**About this exercise**
This exercise asks for an exact transcription of every entry.

**Record excerpts**
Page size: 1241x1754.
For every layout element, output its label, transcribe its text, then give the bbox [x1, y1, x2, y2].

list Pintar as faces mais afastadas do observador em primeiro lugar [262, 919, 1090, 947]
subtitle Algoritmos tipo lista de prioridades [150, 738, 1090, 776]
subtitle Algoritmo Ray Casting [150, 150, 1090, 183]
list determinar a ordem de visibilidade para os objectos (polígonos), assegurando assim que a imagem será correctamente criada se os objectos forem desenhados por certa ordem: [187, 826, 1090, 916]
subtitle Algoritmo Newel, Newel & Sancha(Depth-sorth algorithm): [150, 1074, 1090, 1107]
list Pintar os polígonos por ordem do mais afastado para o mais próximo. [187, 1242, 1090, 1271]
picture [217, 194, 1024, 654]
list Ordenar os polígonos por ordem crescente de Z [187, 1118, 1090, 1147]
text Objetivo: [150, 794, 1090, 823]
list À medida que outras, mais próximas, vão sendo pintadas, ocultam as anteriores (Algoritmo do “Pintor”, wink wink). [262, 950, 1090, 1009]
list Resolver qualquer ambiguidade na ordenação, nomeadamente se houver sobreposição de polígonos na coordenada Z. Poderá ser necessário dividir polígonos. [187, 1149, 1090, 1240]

**Exercise answer**
Page size: 1241x1754.
For every layout element, output its label, transcribe its text, then give the bbox [x1, y1, x2, y2].

list Pintar as faces mais afastadas do observador em primeiro lugar [262, 919, 1090, 947]
subtitle Algoritmos tipo lista de prioridades [150, 738, 1090, 776]
subtitle Algoritmo Ray Casting [150, 150, 1090, 183]
list determinar a ordem de visibilidade para os objectos (polígonos), assegurando assim que a imagem será correctamente criada se os objectos forem desenhados por certa ordem: [187, 826, 1090, 916]
subtitle Algoritmo Newel, Newel & Sancha(Depth-sorth algorithm): [150, 1074, 1090, 1107]
list Pintar os polígonos por ordem do mais afastado para o mais próximo. [187, 1242, 1090, 1271]
picture [217, 194, 1024, 654]
list Ordenar os polígonos por ordem crescente de Z [187, 1118, 1090, 1147]
text Objetivo: [150, 794, 1090, 823]
list À medida que outras, mais próximas, vão sendo pintadas, ocultam as anteriores (Algoritmo do “Pintor”, wink wink). [262, 950, 1090, 1009]
list Resolver qualquer ambiguidade na ordenação, nomeadamente se houver sobreposição de polígonos na coordenada Z. Poderá ser necessário dividir polígonos. [187, 1149, 1090, 1240]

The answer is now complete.